One of the SDWEG presenters in 2016, Leslie Nack, shares her experiences turning her memoir, Fourteen: A Daughter’s Memoir of Adventure, Sailing, and Survival, into an audiobook. I listened to the audiobook, was impressed with the quality of the recording, and assumed she had used a professional studio to record it. When I asked, Leslie explained she had done it herself (well, much of it) and offered to share what she learned along the way. Thanks, Leslie, for sharing with the Guild.
Being married to a mechanical engineer who loves computer stuff, including animation and video and sound, I thought producing an audiobook would be an easy deal – you know, no biggie. And it would have been if my husband didn’t have a job!
As with everything, Amazon has the market sewn up in the audiobook department. And they have made everything pretty simple. I picked the exclusive with ACX contract (40% royalty payment). The audiobook gets distributed to Audible, iTunes, and Amazon, which has 75% of the audiobook market. Plus the return on sales is higher than having a non-exclusive agreement (25% royalty payment) with ACX. Check out the website for all the details.
My husband did all the research (which he’s stellar at) and found all the things we needed to make a professional recording studio in our house. If you want to take this route, YouTube has videos on how to set up a sound studio in your house in a pantry or small room.
I devoured the ACX website because I knew I was going to read my own book. I have a memoir and it makes more sense to read it yourself. Novels are different. ACX has a list of narrators (which you can listen to ahead of time) and producers if you don’t want to read your own book. I have no idea how much this costs.
I thought my husband would easily be able to record me, and then edit the recordings to take out my breaths and all mouth noises and make it perfect. Turns out those two steps take a long time. My husband’s work got crazy and we had to put the audiobook aside for a time (which turned out to be 6 months).
After months of waiting, and putting it off, I tried to find somebody else to audio engineer my chapters.
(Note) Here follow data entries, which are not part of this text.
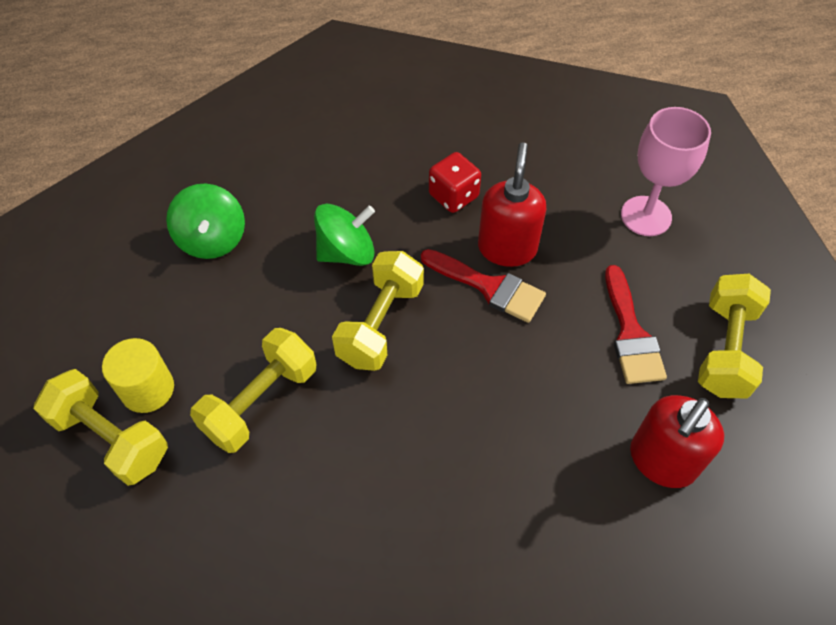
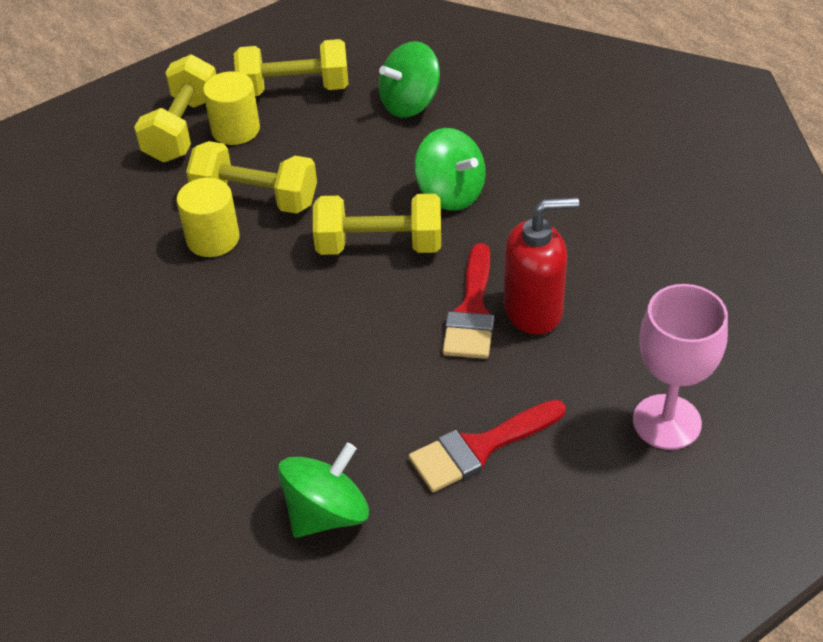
camera: 70 degrees right, 10 degrees down
red dice [429,152,481,213] -> none
red soap dispenser [630,395,724,488] -> green spinning top [278,443,369,538]
yellow dumbbell [698,274,771,398] -> yellow dumbbell moved to [234,39,348,96]
none -> yellow cylinder [177,178,240,257]

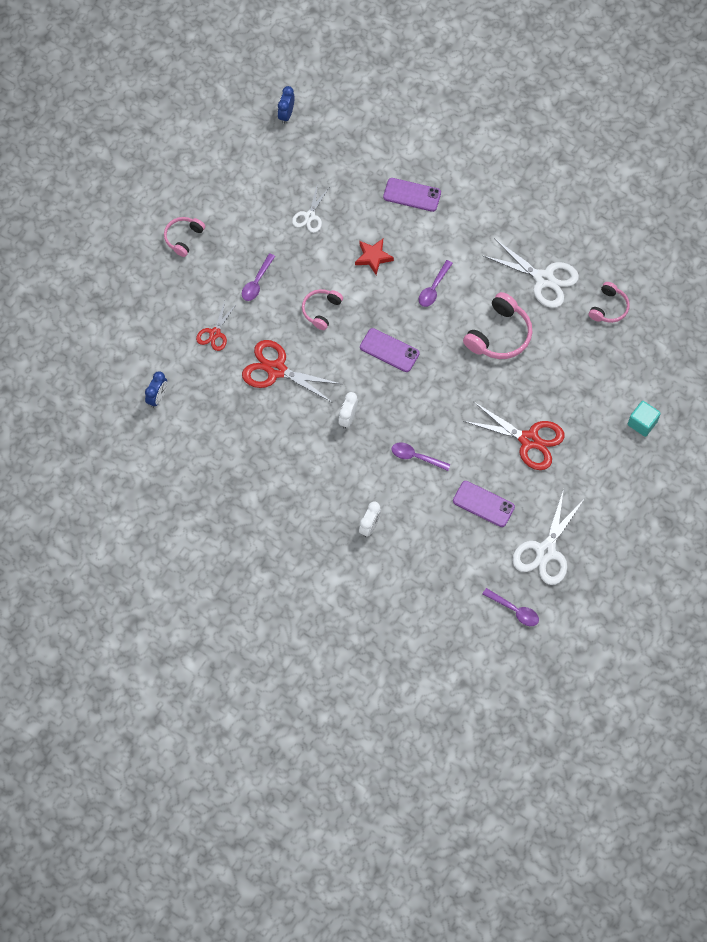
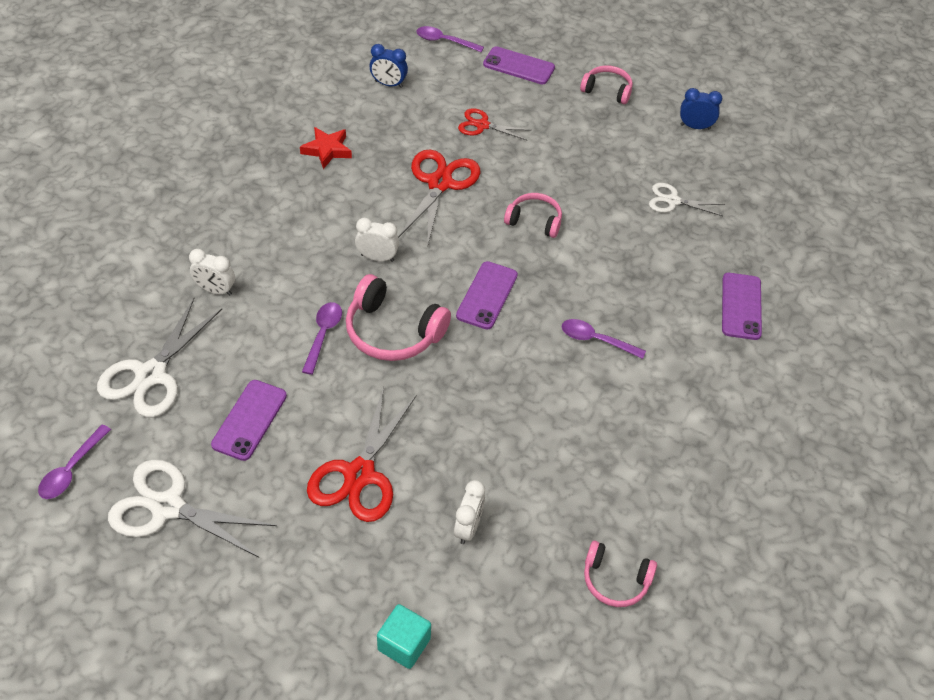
camera: 80 degrees right, 15 degrees down
purple spoon [242,253,275,301] -> purple spoon moved to [416,26,484,52]
blue clock [278,86,295,124] -> blue clock moved to [680,88,722,129]
red star [355,239,394,275] -> red star moved to [300,127,352,169]
pink headphones [463,292,532,359] -> pink headphones moved to [346,274,451,361]
white scissors [482,238,579,308] -> white scissors moved to [97,298,222,417]
none -> white clock [454,480,485,544]
none -> purple phone [483,46,555,84]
I wanted my audiobook to come out for my one year anniversary of publishing Fourteen and that deadline was looming.
That’s when I found Sergio. He’s an audio engineer who works in the music industry. He’s done two other audiobooks on the side, and I checked his references. He did a stellar job for me.
He also has a studio where you can record the book if you live in the LA, OC or SD areas. Not sure what he charges for that. To audio engineer my book, he charged $1,400 for 28 chapters and I feel like it was a good deal. It was a lot of work.
Sergio is interested in more work in the audiobook field. His e-mail is firstname.lastname@example.org. Tell him I sent you.
So anyway, now that it’s almost been a year, we are finished with my audiobook. I can’t tell you how relived I am and how proud I am to have finished it. If you endeavor to have an audiobook, it won’t take you that long, I’m sure, especially because you can learn from my mistakes.
So if you are somebody, or know somebody, who can deal with the technical side of setting up a studio and recording the book yourself, here are the details.
If you need anything else, or have any questions, let me know. I’m happy to help in any way I can.
Software: Audacity. This is the freeware with a very strong wiki documentation presence. It is a very robust program that has far more recording and editing functionality than we needed. (Remember that for every hour you spend recording, you will spend 2-3 hours editing afterward). It is a Windows program. I do not believe there is an Apple version for it. [Webmaster note: Their website offers versions for Windows as well as partial support for Mac OX (Sierra version) and GNU/Linux.]
Microphone-to-computer interface: Focusrite Scarlett2i2. $130.00 from Amazon.
Microphone: Rode NT1A Cardioid Condensing microphone with Pop filter and suspension mic holder. You want a cardioid condensing microphone for spoken word recording. $229.00 at Amazon:
Tripod boom mic stand $20 at Amazon or Guitar Center. You want the microphone physically separated from the table the narrator is using to prevent sound transfer. That’s the reason for a boom stand rather than a tabletop stand.
I used an iPad to read from. It is electronically silent and scrolls silently as long as your fingernails don’t tap on the glass. A computer monitor creates some electronic noise, I think. We tried to keep all wires out of the studio enclosure except for the mic cable.
That’s it guys. I hope my experience helps you.